WORK INSTRUCTIONS =>
In the records that follow, the lines from the one containing "Meu site é hospedado pela Squarespace." to the one containing "build, and customize amazing communities.", inclusive, are to be given again exactly.

:: RECORD EXTRACTS ::

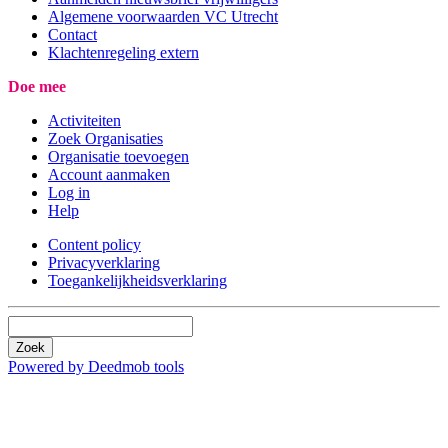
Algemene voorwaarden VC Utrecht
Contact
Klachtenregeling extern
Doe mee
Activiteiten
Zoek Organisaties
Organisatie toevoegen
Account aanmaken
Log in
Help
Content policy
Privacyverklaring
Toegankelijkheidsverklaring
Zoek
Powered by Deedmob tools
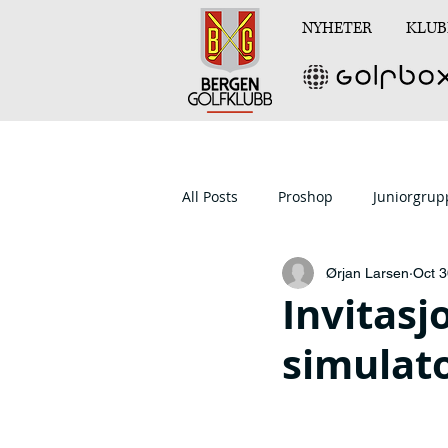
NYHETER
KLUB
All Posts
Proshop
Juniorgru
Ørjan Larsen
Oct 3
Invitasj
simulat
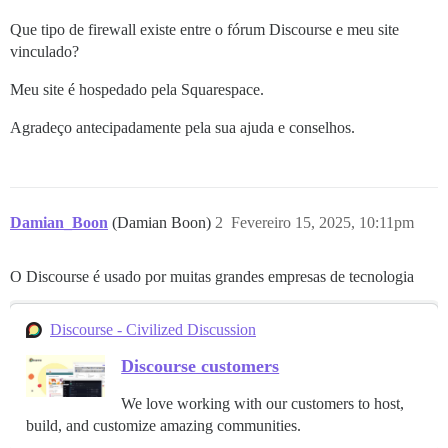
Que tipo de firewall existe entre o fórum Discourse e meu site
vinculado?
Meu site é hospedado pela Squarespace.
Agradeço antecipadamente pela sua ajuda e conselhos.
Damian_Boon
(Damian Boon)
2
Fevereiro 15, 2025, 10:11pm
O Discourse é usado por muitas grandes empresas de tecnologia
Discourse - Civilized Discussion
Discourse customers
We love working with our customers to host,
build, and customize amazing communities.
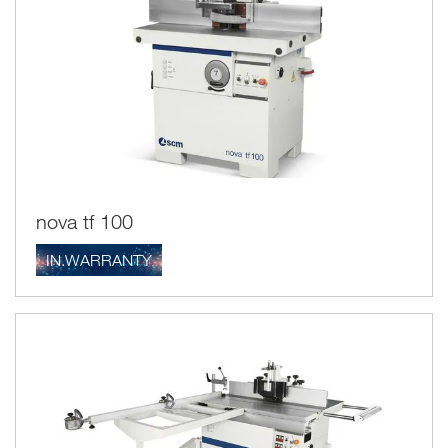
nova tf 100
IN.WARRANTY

:::
:: RECORD EXTRACTS ::

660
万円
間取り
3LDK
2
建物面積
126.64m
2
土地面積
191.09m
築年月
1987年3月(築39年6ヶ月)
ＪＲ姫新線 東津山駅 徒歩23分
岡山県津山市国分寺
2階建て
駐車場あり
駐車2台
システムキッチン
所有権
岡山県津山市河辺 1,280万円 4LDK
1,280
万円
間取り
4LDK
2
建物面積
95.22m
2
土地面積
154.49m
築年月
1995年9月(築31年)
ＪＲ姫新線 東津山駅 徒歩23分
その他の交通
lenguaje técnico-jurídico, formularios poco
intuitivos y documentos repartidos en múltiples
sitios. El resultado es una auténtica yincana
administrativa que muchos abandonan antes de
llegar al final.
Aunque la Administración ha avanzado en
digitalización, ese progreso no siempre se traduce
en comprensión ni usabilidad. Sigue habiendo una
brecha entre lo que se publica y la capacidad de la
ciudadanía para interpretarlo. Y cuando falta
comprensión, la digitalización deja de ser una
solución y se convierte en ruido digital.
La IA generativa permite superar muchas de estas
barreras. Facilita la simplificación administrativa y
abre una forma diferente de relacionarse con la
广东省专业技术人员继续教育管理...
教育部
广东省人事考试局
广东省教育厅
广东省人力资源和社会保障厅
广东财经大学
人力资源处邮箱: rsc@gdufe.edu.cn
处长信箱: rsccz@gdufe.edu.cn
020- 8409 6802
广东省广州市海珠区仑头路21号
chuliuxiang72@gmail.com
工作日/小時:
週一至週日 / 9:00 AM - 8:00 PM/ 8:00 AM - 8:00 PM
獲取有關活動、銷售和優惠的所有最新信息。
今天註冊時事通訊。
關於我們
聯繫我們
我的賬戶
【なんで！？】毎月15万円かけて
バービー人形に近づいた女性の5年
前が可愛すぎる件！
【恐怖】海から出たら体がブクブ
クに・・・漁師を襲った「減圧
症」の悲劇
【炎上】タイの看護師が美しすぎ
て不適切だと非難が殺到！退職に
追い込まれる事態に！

:::
:: RECORD EXTRACTS ::

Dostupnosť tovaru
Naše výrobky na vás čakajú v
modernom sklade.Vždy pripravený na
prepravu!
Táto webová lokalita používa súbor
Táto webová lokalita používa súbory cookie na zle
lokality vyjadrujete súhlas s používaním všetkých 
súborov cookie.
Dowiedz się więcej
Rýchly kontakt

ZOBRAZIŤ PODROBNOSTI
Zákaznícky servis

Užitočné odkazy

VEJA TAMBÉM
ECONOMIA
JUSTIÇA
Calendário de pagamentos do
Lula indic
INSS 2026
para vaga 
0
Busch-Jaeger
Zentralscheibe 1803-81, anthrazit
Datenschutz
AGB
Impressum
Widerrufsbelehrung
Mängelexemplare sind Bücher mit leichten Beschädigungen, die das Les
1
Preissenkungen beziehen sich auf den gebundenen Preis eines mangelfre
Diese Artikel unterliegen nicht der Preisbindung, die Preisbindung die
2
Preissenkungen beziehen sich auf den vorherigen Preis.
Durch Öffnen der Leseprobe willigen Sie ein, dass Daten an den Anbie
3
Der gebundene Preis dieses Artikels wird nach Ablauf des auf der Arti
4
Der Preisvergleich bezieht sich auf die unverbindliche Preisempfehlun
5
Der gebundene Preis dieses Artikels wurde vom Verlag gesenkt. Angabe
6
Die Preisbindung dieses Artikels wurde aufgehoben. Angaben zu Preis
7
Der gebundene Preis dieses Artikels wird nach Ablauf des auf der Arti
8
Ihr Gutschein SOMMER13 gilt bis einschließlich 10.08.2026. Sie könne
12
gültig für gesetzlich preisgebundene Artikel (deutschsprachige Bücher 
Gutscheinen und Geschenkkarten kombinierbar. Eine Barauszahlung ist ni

:::

OUTPUT FOR THIS EXERCISE =>
Meu site é hospedado pela Squarespace.
Agradeço antecipadamente pela sua ajuda e conselhos.
Damian_Boon
(Damian Boon)
2
Fevereiro 15, 2025, 10:11pm
O Discourse é usado por muitas grandes empresas de tecnologia
Discourse - Civilized Discussion
Discourse customers
We love working with our customers to host,
build, and customize amazing communities.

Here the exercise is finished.